HTTP requests from IP address 31.177.83.38 with the identifier Mozilla/5.0 (compatible; Web-Monitoring/1.0; +http://monoid.nic.ru/) sent in the User-Agent header field are made by a special software (a “robot” or a “spider”) of the monitoring system used by the department of information and analytical research at RU-CENTER.

Purpose of Monitoring and Concerns of Information Security

The goals of monitoring include quantitative assessment and tracking of changes in prevalence of technological solutions used by web developers. The analysis is performed on dozens of characteristic features related to client-side and server-side web technologies. The number of characteristic features grows as the system evolves. Examples of the monitoring features include the following: the most common CMSs and website builders; types and versions of web servers; character sets, sizes of HTML code and index page loading times; specific HTML constructs in the code of index pages, whose presence or absence allows to assess, with some particular precision, the compliance of a website with important concepts of today’s web standards. The research is performed on both Russian and non-Russian websites. An interesting statistics is accumulated and then published and presented at industry conferences.

The purpose of monitoring is detailed research of web development market with respect to its technological aspects. The mentioned robot does not search for vulnerabilities on web servers and does not conduct any attacks. No data on technical solutions found at specific websites may be published.

RU-CENTER is one of the oldest Russian Internet companies, which grew along with the Internet in Russia and took its roots from the RIPN and the Kurchatov Institute. The company has all the required certificates and licenses.

Robot’s Load on Web Servers

When visiting a website, the robot makes a series of HTTP requests consisting of one GET request for / (document root directory of a web server) and several dozens of HEAD requests for resources with addresses matching the service URLs of some of the most popular CMSs.

GET request for / follows possible redirects (maximum five), provided that host address, type of application protocol and number of a TCP port all remain unchanged.

Intervals between HTTP requests in the structure of such a series are at least one second.

It means that load from one visit of the robot is comparable to the load created by a real visitor of a website, who opens its main page (which is usually associated with several images, as well as CSS and JS files) and leaves it immediately. It is worth mentioning that in response to HEAD requests server sends to client only the header related to the requested resource, but not the content of such resource, therefore HEAD requests are less heavy than GET requests.

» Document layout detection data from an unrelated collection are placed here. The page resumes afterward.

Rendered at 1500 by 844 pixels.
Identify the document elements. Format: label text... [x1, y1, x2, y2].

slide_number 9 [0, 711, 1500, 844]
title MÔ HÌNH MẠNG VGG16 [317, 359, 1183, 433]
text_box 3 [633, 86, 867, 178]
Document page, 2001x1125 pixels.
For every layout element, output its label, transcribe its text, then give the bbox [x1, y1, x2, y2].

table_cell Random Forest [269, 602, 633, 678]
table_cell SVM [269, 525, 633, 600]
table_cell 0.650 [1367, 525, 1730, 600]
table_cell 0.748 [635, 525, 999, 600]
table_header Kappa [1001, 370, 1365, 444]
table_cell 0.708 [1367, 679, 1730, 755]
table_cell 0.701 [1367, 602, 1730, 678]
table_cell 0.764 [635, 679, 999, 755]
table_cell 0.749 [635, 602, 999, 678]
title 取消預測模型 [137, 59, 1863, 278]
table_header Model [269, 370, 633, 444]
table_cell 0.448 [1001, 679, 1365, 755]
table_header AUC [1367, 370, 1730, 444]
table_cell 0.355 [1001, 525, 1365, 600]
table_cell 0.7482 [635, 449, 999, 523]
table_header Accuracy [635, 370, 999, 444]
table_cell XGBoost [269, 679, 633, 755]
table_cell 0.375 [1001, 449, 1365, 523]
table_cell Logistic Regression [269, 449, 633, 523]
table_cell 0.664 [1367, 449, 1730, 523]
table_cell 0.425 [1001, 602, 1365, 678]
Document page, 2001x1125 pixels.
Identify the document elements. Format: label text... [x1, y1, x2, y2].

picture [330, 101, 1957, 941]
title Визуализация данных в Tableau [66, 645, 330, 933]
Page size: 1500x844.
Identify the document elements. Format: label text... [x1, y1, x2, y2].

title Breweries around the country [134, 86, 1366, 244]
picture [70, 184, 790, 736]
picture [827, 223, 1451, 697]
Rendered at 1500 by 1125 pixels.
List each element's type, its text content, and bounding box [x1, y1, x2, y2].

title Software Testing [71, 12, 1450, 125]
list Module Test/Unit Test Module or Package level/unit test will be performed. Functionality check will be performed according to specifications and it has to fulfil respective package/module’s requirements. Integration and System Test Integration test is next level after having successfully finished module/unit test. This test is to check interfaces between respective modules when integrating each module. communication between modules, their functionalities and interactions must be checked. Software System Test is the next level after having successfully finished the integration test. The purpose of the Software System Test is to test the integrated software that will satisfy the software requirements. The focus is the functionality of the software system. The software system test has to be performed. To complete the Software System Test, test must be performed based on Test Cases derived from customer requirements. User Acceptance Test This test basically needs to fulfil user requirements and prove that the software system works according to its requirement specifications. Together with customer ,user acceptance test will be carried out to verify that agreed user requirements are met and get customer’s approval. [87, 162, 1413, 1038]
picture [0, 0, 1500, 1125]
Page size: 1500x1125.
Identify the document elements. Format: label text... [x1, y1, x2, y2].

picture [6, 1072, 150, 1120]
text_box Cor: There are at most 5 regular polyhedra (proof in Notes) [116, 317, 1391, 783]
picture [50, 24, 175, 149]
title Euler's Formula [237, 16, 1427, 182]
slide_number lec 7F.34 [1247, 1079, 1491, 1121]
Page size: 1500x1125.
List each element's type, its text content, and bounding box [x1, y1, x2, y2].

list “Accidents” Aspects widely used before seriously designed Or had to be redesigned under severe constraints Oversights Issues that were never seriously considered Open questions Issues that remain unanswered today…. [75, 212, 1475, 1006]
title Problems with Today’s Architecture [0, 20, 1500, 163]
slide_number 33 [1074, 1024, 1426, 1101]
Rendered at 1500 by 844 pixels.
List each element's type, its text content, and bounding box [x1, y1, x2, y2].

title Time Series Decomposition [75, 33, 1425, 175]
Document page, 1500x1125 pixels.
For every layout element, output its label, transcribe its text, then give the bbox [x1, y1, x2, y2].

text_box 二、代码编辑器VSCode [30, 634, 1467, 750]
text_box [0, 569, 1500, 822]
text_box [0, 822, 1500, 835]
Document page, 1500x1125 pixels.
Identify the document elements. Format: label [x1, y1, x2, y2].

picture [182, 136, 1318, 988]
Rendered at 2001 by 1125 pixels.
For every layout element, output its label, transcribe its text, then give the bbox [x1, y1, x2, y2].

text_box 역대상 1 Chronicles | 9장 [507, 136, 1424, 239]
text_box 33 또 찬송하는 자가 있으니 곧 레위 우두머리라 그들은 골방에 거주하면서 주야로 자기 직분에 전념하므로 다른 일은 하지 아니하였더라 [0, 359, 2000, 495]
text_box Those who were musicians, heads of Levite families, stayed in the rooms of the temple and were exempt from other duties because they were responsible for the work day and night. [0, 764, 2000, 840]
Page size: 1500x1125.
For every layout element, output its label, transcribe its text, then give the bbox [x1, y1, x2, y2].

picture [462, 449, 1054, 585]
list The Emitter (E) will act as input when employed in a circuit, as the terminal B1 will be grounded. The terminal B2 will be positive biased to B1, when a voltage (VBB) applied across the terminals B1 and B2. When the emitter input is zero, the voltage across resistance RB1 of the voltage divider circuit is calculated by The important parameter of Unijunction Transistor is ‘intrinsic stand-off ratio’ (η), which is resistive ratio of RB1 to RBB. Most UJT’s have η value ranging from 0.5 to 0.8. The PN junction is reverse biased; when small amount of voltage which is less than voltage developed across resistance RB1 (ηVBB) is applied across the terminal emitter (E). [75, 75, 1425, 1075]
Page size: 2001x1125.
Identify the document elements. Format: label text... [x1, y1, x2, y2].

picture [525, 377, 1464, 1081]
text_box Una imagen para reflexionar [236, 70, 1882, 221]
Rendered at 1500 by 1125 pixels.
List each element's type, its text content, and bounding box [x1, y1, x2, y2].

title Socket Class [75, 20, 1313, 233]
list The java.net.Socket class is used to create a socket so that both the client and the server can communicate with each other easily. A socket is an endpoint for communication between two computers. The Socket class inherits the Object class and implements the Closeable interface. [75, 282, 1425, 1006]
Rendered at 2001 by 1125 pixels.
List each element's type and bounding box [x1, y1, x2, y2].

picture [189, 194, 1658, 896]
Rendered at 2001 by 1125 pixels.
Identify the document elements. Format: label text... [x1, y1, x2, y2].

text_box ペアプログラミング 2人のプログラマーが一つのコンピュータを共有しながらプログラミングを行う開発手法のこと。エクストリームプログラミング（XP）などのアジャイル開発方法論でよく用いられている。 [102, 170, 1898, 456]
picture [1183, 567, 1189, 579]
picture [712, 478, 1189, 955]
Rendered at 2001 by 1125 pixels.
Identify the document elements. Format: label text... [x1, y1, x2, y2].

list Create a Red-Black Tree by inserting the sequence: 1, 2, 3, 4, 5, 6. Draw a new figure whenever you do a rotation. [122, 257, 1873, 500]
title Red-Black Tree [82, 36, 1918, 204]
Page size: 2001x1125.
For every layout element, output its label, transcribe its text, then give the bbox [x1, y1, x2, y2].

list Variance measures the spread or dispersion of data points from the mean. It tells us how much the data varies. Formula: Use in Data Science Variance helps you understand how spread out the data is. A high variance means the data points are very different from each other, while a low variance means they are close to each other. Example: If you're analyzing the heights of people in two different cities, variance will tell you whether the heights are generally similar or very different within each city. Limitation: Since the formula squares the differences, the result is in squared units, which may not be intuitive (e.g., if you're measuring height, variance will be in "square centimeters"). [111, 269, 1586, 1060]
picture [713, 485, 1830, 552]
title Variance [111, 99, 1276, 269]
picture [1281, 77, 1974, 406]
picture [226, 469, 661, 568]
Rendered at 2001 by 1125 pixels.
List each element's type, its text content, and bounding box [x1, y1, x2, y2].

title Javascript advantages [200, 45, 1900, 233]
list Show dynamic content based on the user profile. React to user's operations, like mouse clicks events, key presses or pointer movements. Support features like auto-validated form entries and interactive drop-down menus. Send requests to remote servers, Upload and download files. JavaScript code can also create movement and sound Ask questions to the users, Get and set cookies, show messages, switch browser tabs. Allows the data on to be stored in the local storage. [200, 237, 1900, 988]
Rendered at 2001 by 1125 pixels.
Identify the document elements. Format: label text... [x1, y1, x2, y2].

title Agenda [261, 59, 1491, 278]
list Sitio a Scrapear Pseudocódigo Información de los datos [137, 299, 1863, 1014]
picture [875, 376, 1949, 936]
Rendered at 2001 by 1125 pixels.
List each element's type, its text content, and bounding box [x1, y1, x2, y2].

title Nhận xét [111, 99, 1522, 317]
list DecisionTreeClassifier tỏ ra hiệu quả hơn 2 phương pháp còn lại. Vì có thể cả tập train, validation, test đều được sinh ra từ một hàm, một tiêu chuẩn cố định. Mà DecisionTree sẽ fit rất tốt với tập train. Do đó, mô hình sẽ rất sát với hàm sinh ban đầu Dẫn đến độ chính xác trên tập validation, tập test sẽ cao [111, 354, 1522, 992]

Inquiries of any web server are conducted a few times per month (usually once or twice, but definitely less than ten times).

Filtration

In order to exclude a website from the set of web servers under research, its administrator needs to disable any HTTP requests from IP address 31.177.83.38 in web server configuration or access control files (usually called .htaccess). (There is no guarantee that this IP address will not be changed sometime in the future for technical or organizational reasons, but service developers do not intend to frequently change it on purpose.)

The current version of the monitoring system does not process robots.txt files.